● **Job item**
Character for character, write out the data below.

● **Data section**
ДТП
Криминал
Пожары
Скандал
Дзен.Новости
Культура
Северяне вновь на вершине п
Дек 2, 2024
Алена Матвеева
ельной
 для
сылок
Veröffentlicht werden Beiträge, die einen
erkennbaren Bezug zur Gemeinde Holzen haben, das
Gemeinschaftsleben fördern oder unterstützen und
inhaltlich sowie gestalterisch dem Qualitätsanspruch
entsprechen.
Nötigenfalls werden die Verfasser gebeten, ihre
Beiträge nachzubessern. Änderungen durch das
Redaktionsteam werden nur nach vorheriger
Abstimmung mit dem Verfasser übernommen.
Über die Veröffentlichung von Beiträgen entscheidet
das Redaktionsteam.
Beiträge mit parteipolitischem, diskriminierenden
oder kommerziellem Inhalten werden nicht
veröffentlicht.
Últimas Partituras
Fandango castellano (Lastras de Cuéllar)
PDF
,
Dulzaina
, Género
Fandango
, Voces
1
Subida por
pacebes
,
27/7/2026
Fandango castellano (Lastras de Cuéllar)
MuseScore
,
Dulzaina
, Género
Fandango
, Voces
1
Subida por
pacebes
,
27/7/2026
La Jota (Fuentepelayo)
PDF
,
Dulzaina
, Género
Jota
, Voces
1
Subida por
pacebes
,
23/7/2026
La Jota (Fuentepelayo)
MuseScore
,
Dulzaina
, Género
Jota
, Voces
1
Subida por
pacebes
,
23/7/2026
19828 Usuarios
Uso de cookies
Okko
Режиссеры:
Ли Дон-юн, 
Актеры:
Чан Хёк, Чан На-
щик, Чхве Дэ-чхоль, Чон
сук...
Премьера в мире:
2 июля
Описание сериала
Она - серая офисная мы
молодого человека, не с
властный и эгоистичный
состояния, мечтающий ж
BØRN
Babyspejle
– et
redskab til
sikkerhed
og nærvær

● **Exercise answer**
ДТП
Криминал
Пожары
Скандал
Дзен.Новости
Культура
Северяне вновь на вершине п
Дек 2, 2024
Алена Матвеева
ельной
 для
сылок
Veröffentlicht werden Beiträge, die einen
erkennbaren Bezug zur Gemeinde Holzen haben, das
Gemeinschaftsleben fördern oder unterstützen und
inhaltlich sowie gestalterisch dem Qualitätsanspruch
entsprechen.
Nötigenfalls werden die Verfasser gebeten, ihre
Beiträge nachzubessern. Änderungen durch das
Redaktionsteam werden nur nach vorheriger
Abstimmung mit dem Verfasser übernommen.
Über die Veröffentlichung von Beiträgen entscheidet
das Redaktionsteam.
Beiträge mit parteipolitischem, diskriminierenden
oder kommerziellem Inhalten werden nicht
veröffentlicht.
Últimas Partituras
Fandango castellano (Lastras de Cuéllar)
PDF
,
Dulzaina
, Género
Fandango
, Voces
1
Subida por
pacebes
,
27/7/2026
Fandango castellano (Lastras de Cuéllar)
MuseScore
,
Dulzaina
, Género
Fandango
, Voces
1
Subida por
pacebes
,
27/7/2026
La Jota (Fuentepelayo)
PDF
,
Dulzaina
, Género
Jota
, Voces
1
Subida por
pacebes
,
23/7/2026
La Jota (Fuentepelayo)
MuseScore
,
Dulzaina
, Género
Jota
, Voces
1
Subida por
pacebes
,
23/7/2026
19828 Usuarios
Uso de cookies
Okko
Режиссеры:
Ли Дон-юн, 
Актеры:
Чан Хёк, Чан На-
щик, Чхве Дэ-чхоль, Чон
сук...
Премьера в мире:
2 июля
Описание сериала
Она - серая офисная мы
молодого человека, не с
властный и эгоистичный
состояния, мечтающий ж
BØRN
Babyspejle
– et
redskab til
sikkerhed
og nærvær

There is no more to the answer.